Ritagliare spazi che distraggano da tale ossessiva attenzione (e quale successo mediatico si sta verificando per queste elezioni in tutto il mondo) non è facile. Ma per fortuna ci sono, ed è l'arte la forza salvifica, in qualunque sua forma, spesso. Recentemente mi è capitato di ascoltare una serie di musiche di Beethoven ogni sera per una settimana, seguita da un pomeriggio di Scarlatti al clavicembalo. Si sono inserite anche due mostre importanti a Bologna: Street Art a Palazzo Pepoli prima e poi Edward Hopper a Palazzo Fava. Queste hanno segnato per me un momento estatico, nel senso vero di riuscire a sentirsi di uscire dal tempo e da se stessi. 
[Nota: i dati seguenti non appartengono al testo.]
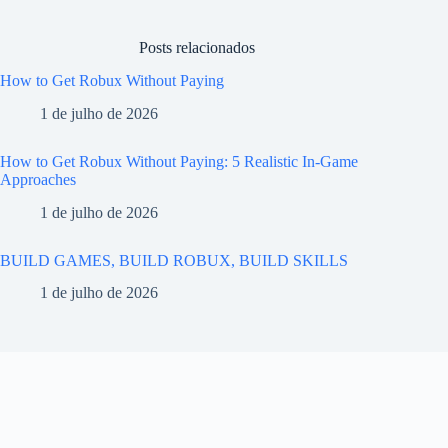
Posts relacionados
How to Get Robux Without Paying
1 de julho de 2026
How to Get Robux Without Paying: 5 Realistic In-Game
Approaches
1 de julho de 2026
BUILD GAMES, BUILD ROBUX, BUILD SKILLS
1 de julho de 2026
Tuttavia se qualcuno mi chiedesse quale sia stato, in questa maratona artistica, l'evento che più mi ha fatto pensare, che più mi ha incalzata per approfondire la comprensione dell'esperienza,  dovrei dire sicuramente Hopper… ma perché? Non perché ascoltare le stupende sinfonie di Beethoven con un grande finale corale della Nona, e con ospiti speciali come il Coro del Teatro Comunale di Bologna in una modesta chiesa (modesta per questa città di spettacolari chiese e palazzi) all'Oratorio di Santa Cecilia, non sia stato struggente e persino commovente. Così come non è stato di meno ascoltare i fratelli Scarlatti per le loro composizioni barocche nella preziosa Chiesa di San Colombano, la quale ospita la Collezione Tagliavini di strumenti antichi (con il maestro presente).